I love dark chocolate, but my favorite is definitely of the German type.
Same here. Ritter Sport is a m a z i n g.
Not sure where you live, but if you have an Aldis (or probably even a Trader Joe's) nearby, you can get German chocolate rather cheap since as a German company, a lot of stuff is imported into their stores. Had an imported chocolate cheesecake from them and I just couldn't help myself from eating all of it. Whatever the Germanic people are doing, they, for sure, have their chocolate-making process down to a T.
When I was a teen, my mother worked for a company that returned magazine covers to the publishers once they were out of date in retail stores. The body of the magazines were discarded. Only the covers were accounted for. The stores received a credit if the covers were returned. The body of the magazines were tossed as trash. Note: this was before recycling. I used to ride my bike over to her workplace and sift through the debris, then ride away with a box filled with comics or any other magazine I might like (free). Read a lot of Marvel and D.C. in those days.
There is one particular book sitting on my desk that I have sworn off reading until the situation is just right, as it will require a particular place and mindset, as well as atmosphere, to be in. It requires going to an unusual place in thought and is one of the more notoriously strange pieces of psychology, The Red Book.
I only once read a book except for one set: Harry Potter. Throughout my youth, I had an eidetic memory. Whenever I have read a book, I had the ability to recall every detail. Reading the book twice would be an unnecessary redundancy. Unfortunately for the works of J.K. Rowling, I was much older and the memory I formerly savored has abandoned me. It took me six months to read all seven books the first time simply because I am a very busy man and don't have a lot of time to read. Compounding an inability to put the book down with the discipline to do what needs to be done. Three years later, I read them all again; 2009 & 2012.

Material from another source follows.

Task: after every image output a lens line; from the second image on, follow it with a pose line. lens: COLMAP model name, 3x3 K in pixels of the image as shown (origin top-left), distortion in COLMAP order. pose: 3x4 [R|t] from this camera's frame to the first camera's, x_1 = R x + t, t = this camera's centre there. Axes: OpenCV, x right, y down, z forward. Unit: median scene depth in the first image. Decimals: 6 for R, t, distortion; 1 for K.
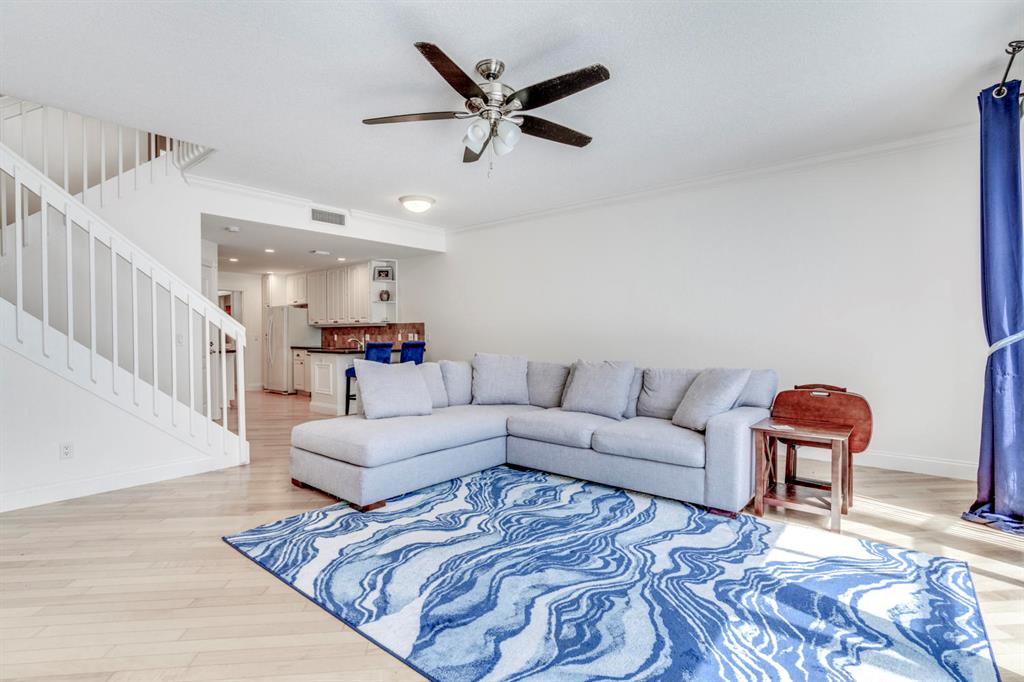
lens RADIAL K [[488.5, 0, 508.6], [0, 488.5, 341.4], [0, 0, 1]] dist [-0.015856, 0.001196]
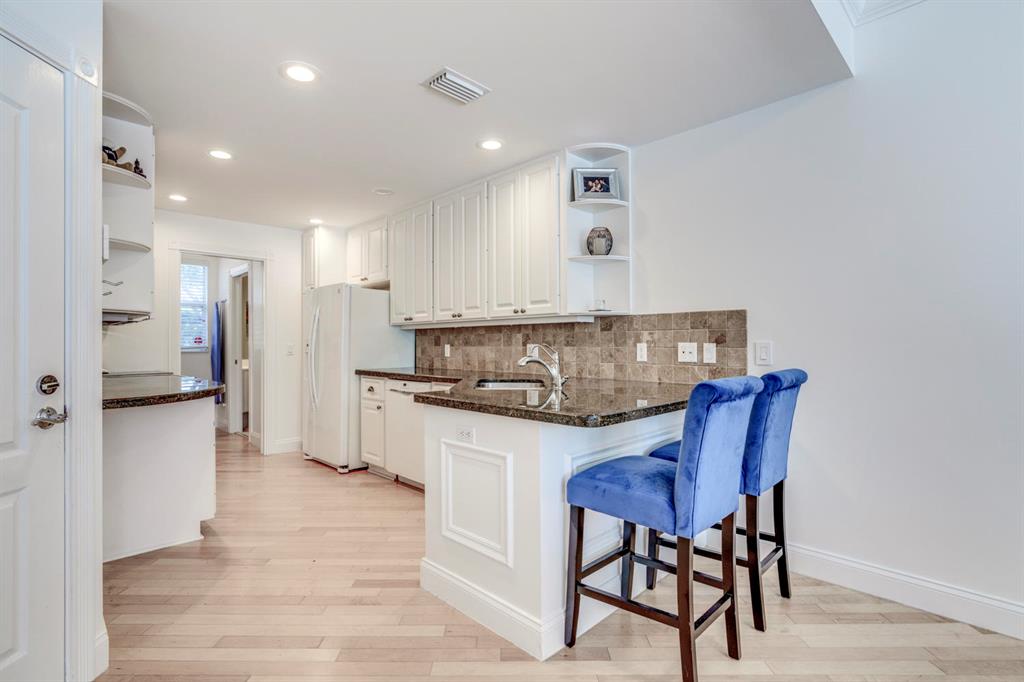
lens RADIAL K [[488.5, 0, 508.6], [0, 488.5, 341.4], [0, 0, 1]] dist [-0.015856, 0.001196]
pose [[0.994923, 0.001859, -0.100620, -0.889867], [-0.003893, 0.999792, -0.020020, -0.027097], [0.100561, 0.020310, 0.994724, 1.921183]]
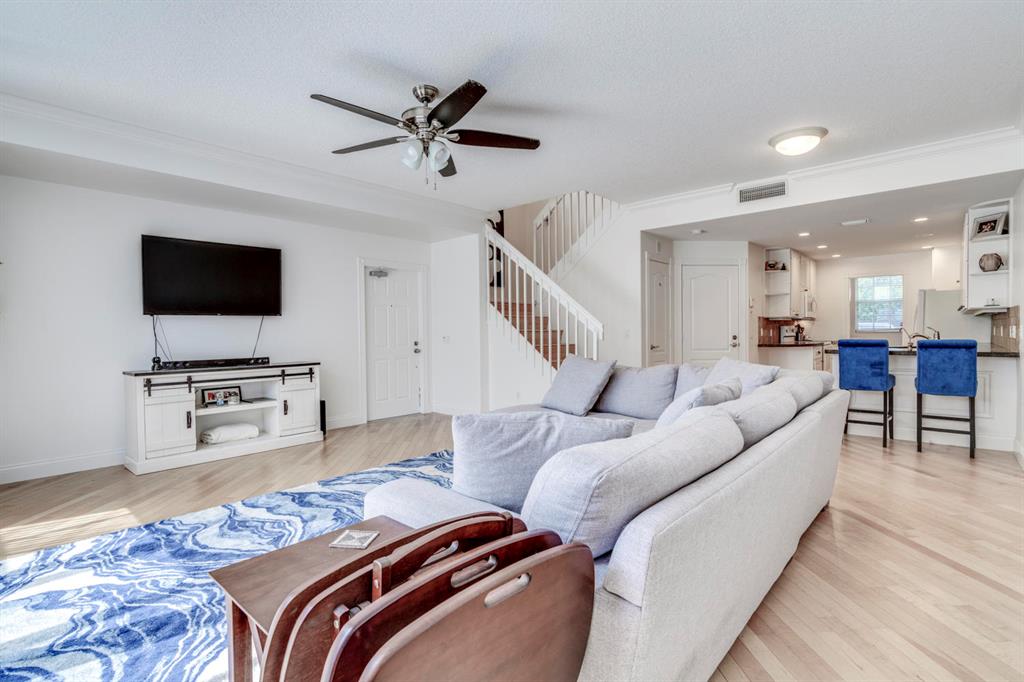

I have a difficult time restraining myself from chuckling when people propose that humans were historically predatory animals, despite the fact that as far back as twenty-five million years ago, for which we have no shortage of fossil evidence of on, everything has been consistently preying on them up until the end of the Late Pleistocene and the start of the Holocene during the Greenlandian period. Amusingly, as an added note, I cannot help but crack a smile in knowing that timeline coincides with the rises of the felids with Proailurus on and that those historical techniques such as the skull-bite, specifically meant for hominids, continues as legacy in the modern jaguar. There is a reason I do not work directly with the public and am relegated to the paleontological and zoological realm.
I would surmise that some humans naturally exhibit predatory behavior while others are naturally submissive; prone to being herbivores. The existence of self-restraint, discipline, morality and a body of laws prevents humans from living in chaos.
I had once donated half the entirety of my pay to support exoric feline conservation. It was simultaneously one of the best acts of charity I had carried out, being meaningful to myself as well as effective, in that it supported a large number of animals directly, but also tested my resource management in the form of budgeting. Needless to say, it is one of those aspects I am considering doing again.
I am afraid as much as the cats were interesting, I cannot find that show interesting, @Gunther. I too have never watched any of it, that was the most and only I have ever seen, but the writing of the comedy was a bit grating. Then again as noted here, I do not understand the concept of humor well. I appreciate your effort all the same and I suppose that leads me into this fact; I still do not understand what makes mainstream shows popular.